_What the task requires_:
Restate the listing below word for word, and leave its pictures behind.

_Data to process_:

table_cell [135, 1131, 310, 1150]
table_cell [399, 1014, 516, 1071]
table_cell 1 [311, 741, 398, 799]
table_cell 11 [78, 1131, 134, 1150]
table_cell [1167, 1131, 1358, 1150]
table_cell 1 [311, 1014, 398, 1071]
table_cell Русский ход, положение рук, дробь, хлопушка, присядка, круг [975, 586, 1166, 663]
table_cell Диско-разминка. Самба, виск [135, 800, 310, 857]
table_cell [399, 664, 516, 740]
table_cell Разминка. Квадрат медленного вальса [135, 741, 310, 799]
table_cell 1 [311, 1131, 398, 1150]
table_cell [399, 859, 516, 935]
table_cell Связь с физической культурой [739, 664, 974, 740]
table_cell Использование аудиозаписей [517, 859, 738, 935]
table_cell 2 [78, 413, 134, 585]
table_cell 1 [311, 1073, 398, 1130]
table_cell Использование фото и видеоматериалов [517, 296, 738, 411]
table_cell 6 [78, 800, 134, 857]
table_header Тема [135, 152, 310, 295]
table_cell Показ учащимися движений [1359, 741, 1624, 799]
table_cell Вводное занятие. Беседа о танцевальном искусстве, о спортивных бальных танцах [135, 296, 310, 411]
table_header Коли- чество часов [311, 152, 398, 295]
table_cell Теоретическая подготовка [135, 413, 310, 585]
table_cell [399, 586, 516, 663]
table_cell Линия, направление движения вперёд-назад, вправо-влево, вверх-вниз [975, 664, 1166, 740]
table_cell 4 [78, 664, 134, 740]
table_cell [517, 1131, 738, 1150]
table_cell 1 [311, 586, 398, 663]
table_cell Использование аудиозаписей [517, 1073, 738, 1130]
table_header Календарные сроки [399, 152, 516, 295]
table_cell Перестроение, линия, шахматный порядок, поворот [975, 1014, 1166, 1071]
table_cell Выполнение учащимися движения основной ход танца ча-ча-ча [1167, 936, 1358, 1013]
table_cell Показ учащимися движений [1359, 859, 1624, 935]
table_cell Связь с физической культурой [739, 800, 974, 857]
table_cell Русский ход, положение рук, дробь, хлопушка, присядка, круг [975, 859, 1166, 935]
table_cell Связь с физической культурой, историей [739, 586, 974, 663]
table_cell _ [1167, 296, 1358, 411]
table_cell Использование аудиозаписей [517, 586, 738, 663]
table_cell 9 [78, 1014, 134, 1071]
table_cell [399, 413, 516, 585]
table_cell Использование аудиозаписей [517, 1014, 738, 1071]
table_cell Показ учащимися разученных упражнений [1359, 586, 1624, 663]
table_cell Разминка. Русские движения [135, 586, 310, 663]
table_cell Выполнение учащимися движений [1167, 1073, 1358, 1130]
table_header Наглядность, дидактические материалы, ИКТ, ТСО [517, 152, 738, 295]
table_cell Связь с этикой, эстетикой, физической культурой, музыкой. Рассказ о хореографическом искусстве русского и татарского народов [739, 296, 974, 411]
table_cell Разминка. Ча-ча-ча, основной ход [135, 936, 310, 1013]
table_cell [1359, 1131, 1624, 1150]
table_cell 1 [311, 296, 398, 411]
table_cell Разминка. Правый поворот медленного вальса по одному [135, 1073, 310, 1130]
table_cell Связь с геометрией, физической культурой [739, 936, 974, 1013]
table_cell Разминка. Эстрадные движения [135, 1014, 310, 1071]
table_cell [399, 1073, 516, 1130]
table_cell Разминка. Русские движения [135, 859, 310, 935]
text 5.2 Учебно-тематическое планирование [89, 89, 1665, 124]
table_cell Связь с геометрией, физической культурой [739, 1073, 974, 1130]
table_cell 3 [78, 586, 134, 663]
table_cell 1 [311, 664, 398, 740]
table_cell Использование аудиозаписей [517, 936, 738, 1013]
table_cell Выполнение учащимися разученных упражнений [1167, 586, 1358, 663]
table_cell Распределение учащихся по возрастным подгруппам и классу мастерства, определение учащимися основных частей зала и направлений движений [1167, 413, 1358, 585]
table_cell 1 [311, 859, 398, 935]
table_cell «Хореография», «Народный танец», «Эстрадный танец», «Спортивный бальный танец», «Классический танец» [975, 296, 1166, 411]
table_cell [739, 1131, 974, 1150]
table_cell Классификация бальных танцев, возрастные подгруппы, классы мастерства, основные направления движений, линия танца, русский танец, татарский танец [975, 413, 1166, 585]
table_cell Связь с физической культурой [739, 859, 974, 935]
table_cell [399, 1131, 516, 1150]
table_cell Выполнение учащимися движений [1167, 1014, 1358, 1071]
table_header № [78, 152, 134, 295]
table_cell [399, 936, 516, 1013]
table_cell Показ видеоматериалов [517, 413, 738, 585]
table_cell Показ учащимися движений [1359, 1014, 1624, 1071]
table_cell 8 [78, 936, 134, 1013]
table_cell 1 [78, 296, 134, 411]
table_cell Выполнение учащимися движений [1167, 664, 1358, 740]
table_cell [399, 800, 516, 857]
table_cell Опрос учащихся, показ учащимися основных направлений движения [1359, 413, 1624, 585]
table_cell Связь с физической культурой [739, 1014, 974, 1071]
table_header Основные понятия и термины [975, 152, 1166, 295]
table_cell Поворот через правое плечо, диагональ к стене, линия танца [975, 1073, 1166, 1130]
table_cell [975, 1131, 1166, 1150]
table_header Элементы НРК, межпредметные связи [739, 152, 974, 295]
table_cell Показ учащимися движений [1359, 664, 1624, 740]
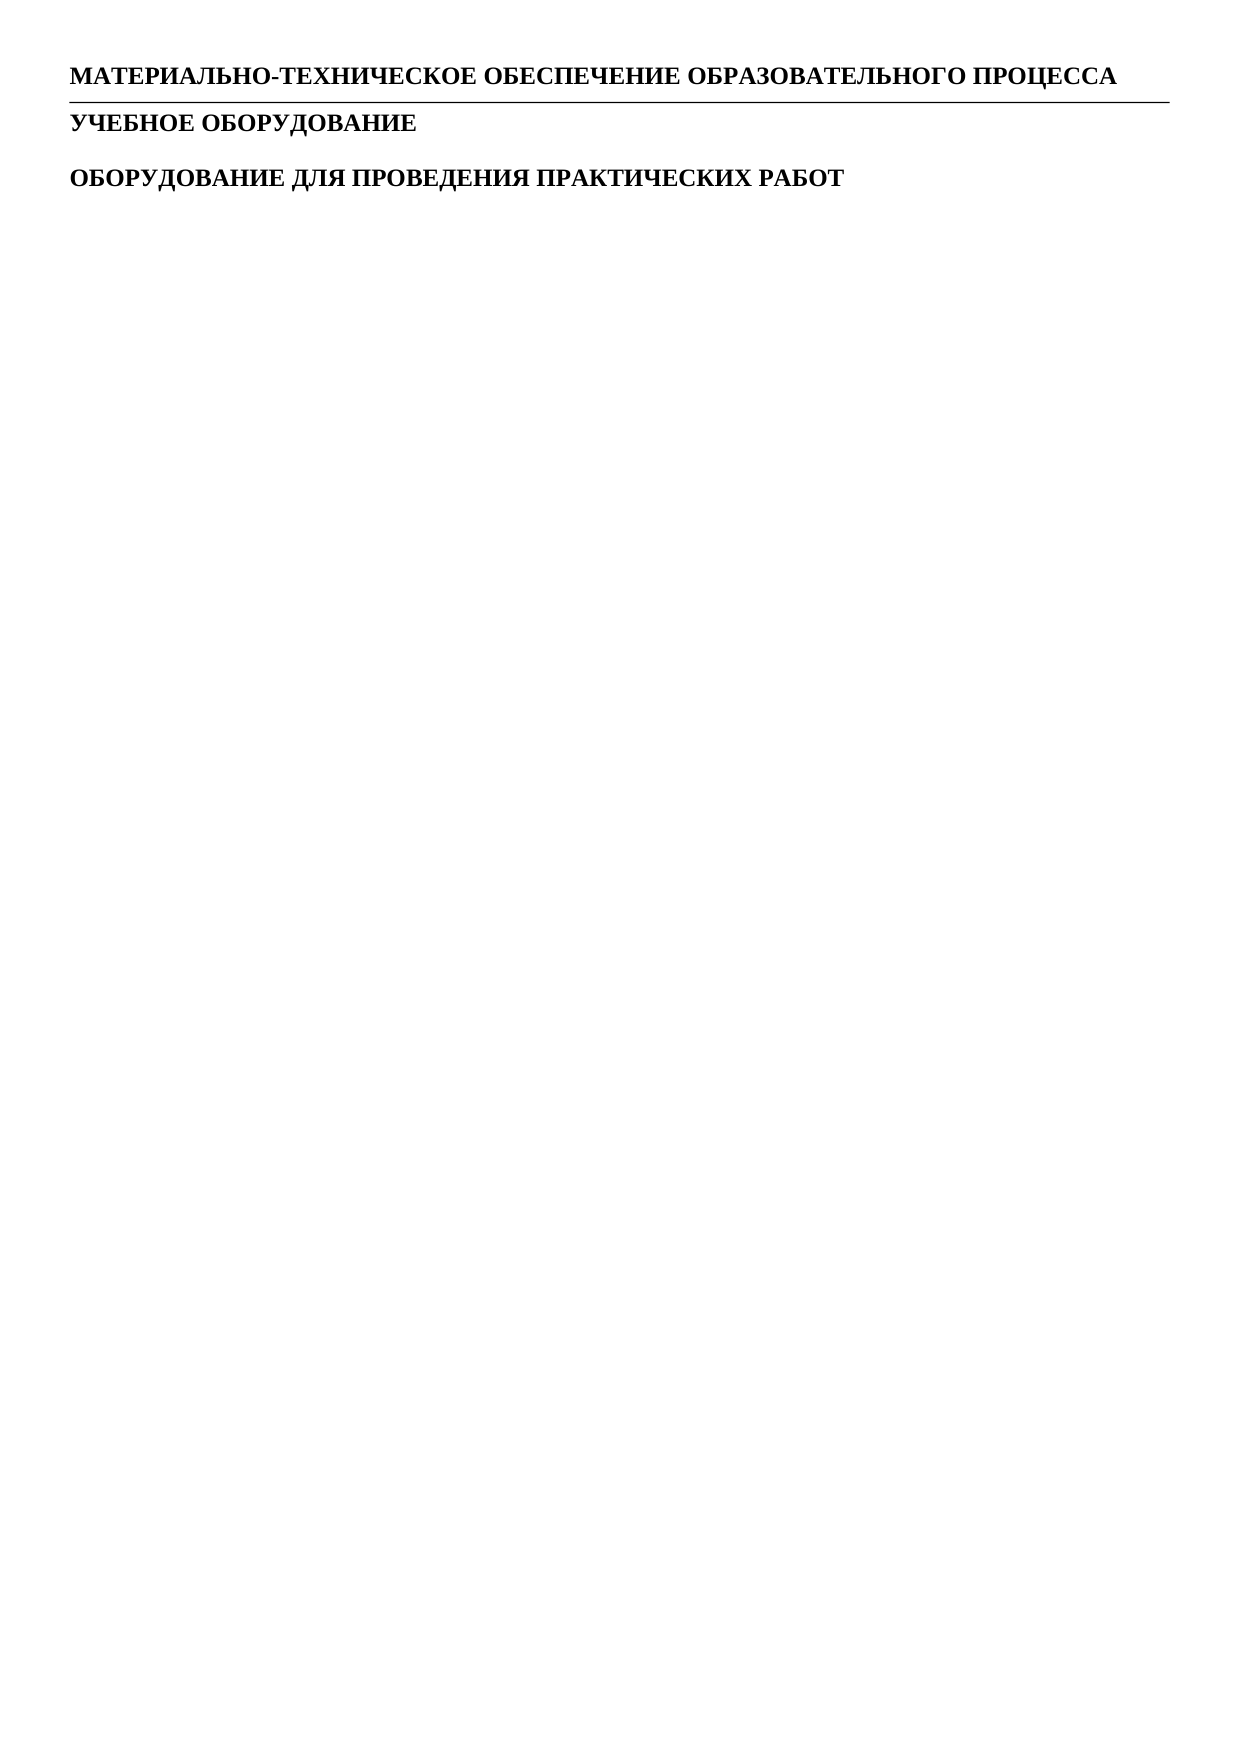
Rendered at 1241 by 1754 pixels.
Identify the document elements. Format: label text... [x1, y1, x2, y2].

text УЧЕБНОЕ ОБОРУДОВАНИЕ [69, 108, 1192, 137]
subtitle ОБОРУДОВАНИЕ ДЛЯ ПРОВЕДЕНИЯ ПРАКТИЧЕСКИХ РАБОТ [69, 163, 1192, 192]
subtitle МАТЕРИАЛЬНО-ТЕХНИЧЕСКОЕ ОБЕСПЕЧЕНИЕ ОБРАЗОВАТЕЛЬНОГО ПРОЦЕССА [69, 61, 1192, 90]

_Answer box_:
table_cell [135, 1131, 310, 1150]
table_cell [399, 1014, 516, 1071]
table_cell 1 [311, 741, 398, 799]
table_cell 11 [78, 1131, 134, 1150]
table_cell [1167, 1131, 1358, 1150]
table_cell 1 [311, 1014, 398, 1071]
table_cell Русский ход, положение рук, дробь, хлопушка, присядка, круг [975, 586, 1166, 663]
table_cell Диско-разминка. Самба, виск [135, 800, 310, 857]
table_cell [399, 664, 516, 740]
table_cell Разминка. Квадрат медленного вальса [135, 741, 310, 799]
table_cell 1 [311, 1131, 398, 1150]
table_cell [399, 859, 516, 935]
table_cell Связь с физической культурой [739, 664, 974, 740]
table_cell Использование аудиозаписей [517, 859, 738, 935]
table_cell 2 [78, 413, 134, 585]
table_cell 1 [311, 1073, 398, 1130]
table_cell Использование фото и видеоматериалов [517, 296, 738, 411]
table_cell 6 [78, 800, 134, 857]
table_header Тема [135, 152, 310, 295]
table_cell Показ учащимися движений [1359, 741, 1624, 799]
table_cell Вводное занятие. Беседа о танцевальном искусстве, о спортивных бальных танцах [135, 296, 310, 411]
table_header Коли- чество часов [311, 152, 398, 295]
table_cell Теоретическая подготовка [135, 413, 310, 585]
table_cell [399, 586, 516, 663]
table_cell Линия, направление движения вперёд-назад, вправо-влево, вверх-вниз [975, 664, 1166, 740]
table_cell 4 [78, 664, 134, 740]
table_cell [517, 1131, 738, 1150]
table_cell 1 [311, 586, 398, 663]
table_cell Использование аудиозаписей [517, 1073, 738, 1130]
table_header Календарные сроки [399, 152, 516, 295]
table_cell Перестроение, линия, шахматный порядок, поворот [975, 1014, 1166, 1071]
table_cell Выполнение учащимися движения основной ход танца ча-ча-ча [1167, 936, 1358, 1013]
table_cell Показ учащимися движений [1359, 859, 1624, 935]
table_cell Связь с физической культурой [739, 800, 974, 857]
table_cell Русский ход, положение рук, дробь, хлопушка, присядка, круг [975, 859, 1166, 935]
table_cell Связь с физической культурой, историей [739, 586, 974, 663]
table_cell _ [1167, 296, 1358, 411]
table_cell Использование аудиозаписей [517, 586, 738, 663]
table_cell 9 [78, 1014, 134, 1071]
table_cell [399, 413, 516, 585]
table_cell Использование аудиозаписей [517, 1014, 738, 1071]
table_cell Показ учащимися разученных упражнений [1359, 586, 1624, 663]
table_cell Разминка. Русские движения [135, 586, 310, 663]
table_cell Выполнение учащимися движений [1167, 1073, 1358, 1130]
table_header Наглядность, дидактические материалы, ИКТ, ТСО [517, 152, 738, 295]
table_cell Связь с этикой, эстетикой, физической культурой, музыкой. Рассказ о хореографическом искусстве русского и татарского народов [739, 296, 974, 411]
table_cell Разминка. Ча-ча-ча, основной ход [135, 936, 310, 1013]
table_cell [1359, 1131, 1624, 1150]
table_cell 1 [311, 296, 398, 411]
table_cell Разминка. Правый поворот медленного вальса по одному [135, 1073, 310, 1130]
table_cell Связь с геометрией, физической культурой [739, 936, 974, 1013]
table_cell Разминка. Эстрадные движения [135, 1014, 310, 1071]
table_cell [399, 1073, 516, 1130]
table_cell Разминка. Русские движения [135, 859, 310, 935]
text 5.2 Учебно-тематическое планирование [89, 89, 1665, 124]
table_cell Связь с геометрией, физической культурой [739, 1073, 974, 1130]
table_cell 3 [78, 586, 134, 663]
table_cell 1 [311, 664, 398, 740]
table_cell Использование аудиозаписей [517, 936, 738, 1013]
table_cell Выполнение учащимися разученных упражнений [1167, 586, 1358, 663]
table_cell Распределение учащихся по возрастным подгруппам и классу мастерства, определение учащимися основных частей зала и направлений движений [1167, 413, 1358, 585]
table_cell 1 [311, 859, 398, 935]
table_cell «Хореография», «Народный танец», «Эстрадный танец», «Спортивный бальный танец», «Классический танец» [975, 296, 1166, 411]
table_cell [739, 1131, 974, 1150]
table_cell Классификация бальных танцев, возрастные подгруппы, классы мастерства, основные направления движений, линия танца, русский танец, татарский танец [975, 413, 1166, 585]
table_cell Связь с физической культурой [739, 859, 974, 935]
table_cell [399, 1131, 516, 1150]
table_cell Выполнение учащимися движений [1167, 1014, 1358, 1071]
table_header № [78, 152, 134, 295]
table_cell [399, 936, 516, 1013]
table_cell Показ видеоматериалов [517, 413, 738, 585]
table_cell Показ учащимися движений [1359, 1014, 1624, 1071]
table_cell 8 [78, 936, 134, 1013]
table_cell 1 [78, 296, 134, 411]
table_cell Выполнение учащимися движений [1167, 664, 1358, 740]
table_cell [399, 800, 516, 857]
table_cell Опрос учащихся, показ учащимися основных направлений движения [1359, 413, 1624, 585]
table_cell Связь с физической культурой [739, 1014, 974, 1071]
table_header Основные понятия и термины [975, 152, 1166, 295]
table_cell Поворот через правое плечо, диагональ к стене, линия танца [975, 1073, 1166, 1130]
table_cell [975, 1131, 1166, 1150]
table_header Элементы НРК, межпредметные связи [739, 152, 974, 295]
table_cell Показ учащимися движений [1359, 664, 1624, 740]
Rendered at 1241 by 1754 pixels.
Identify the document elements. Format: label text... [x1, y1, x2, y2].

text УЧЕБНОЕ ОБОРУДОВАНИЕ [69, 108, 1192, 137]
subtitle ОБОРУДОВАНИЕ ДЛЯ ПРОВЕДЕНИЯ ПРАКТИЧЕСКИХ РАБОТ [69, 163, 1192, 192]
subtitle МАТЕРИАЛЬНО-ТЕХНИЧЕСКОЕ ОБЕСПЕЧЕНИЕ ОБРАЗОВАТЕЛЬНОГО ПРОЦЕССА [69, 61, 1192, 90]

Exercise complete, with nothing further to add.